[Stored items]
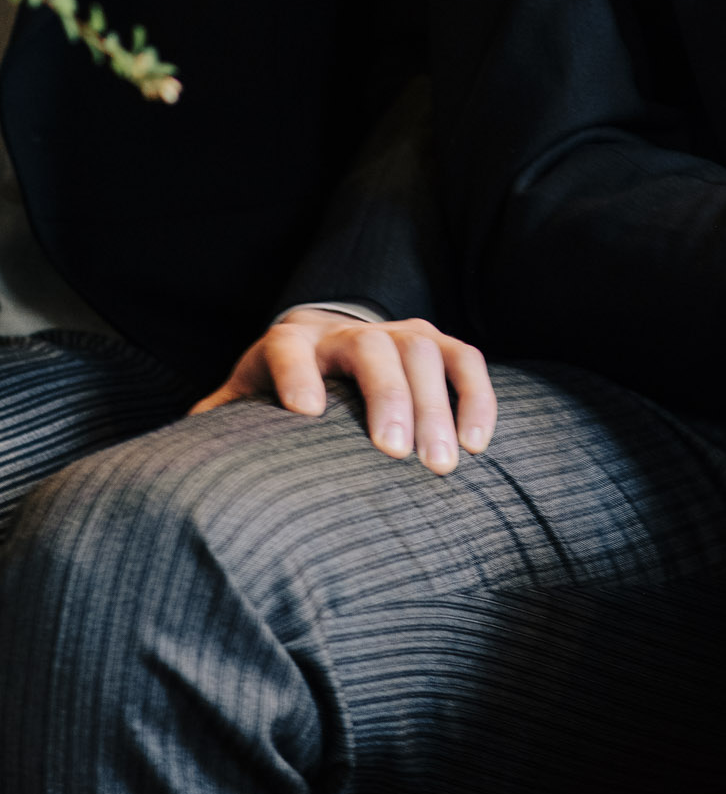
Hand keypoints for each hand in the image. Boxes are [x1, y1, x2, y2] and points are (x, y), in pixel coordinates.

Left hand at [191, 308, 495, 474]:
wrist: (323, 346)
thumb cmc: (277, 392)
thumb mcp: (242, 401)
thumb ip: (217, 425)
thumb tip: (178, 462)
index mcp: (288, 342)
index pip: (288, 348)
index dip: (295, 373)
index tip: (306, 412)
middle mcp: (345, 330)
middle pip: (371, 347)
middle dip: (387, 396)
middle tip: (397, 455)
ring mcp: (397, 332)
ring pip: (424, 350)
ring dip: (437, 405)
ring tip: (442, 463)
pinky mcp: (435, 344)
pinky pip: (465, 360)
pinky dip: (476, 397)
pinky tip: (478, 443)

ASSIGNED TASK:
What is needed is every record above, returned exactly, with the pictures omitted.

RESPONSE AREA:
Hand keypoints for each hand in the image. Boxes are [x1, y1, x2, y2] and points are (x, y), in pixel coordinates.

Left hand at [191, 308, 495, 474]:
wrist: (323, 346)
thumb cmc: (277, 392)
thumb mcp: (242, 401)
thumb ip: (217, 425)
thumb tip: (178, 462)
index mcp: (288, 342)
index pip: (288, 348)
index dip: (295, 373)
index tip: (306, 412)
middle mcp: (345, 330)
middle pip: (371, 347)
middle dip: (387, 396)
middle tip: (397, 455)
ring mcp: (397, 332)
ring pip: (424, 350)
ring dip: (437, 405)
ring tip: (442, 463)
pinky mcp: (435, 344)
pinky pip: (465, 360)
pinky dip: (476, 397)
pinky tip: (478, 443)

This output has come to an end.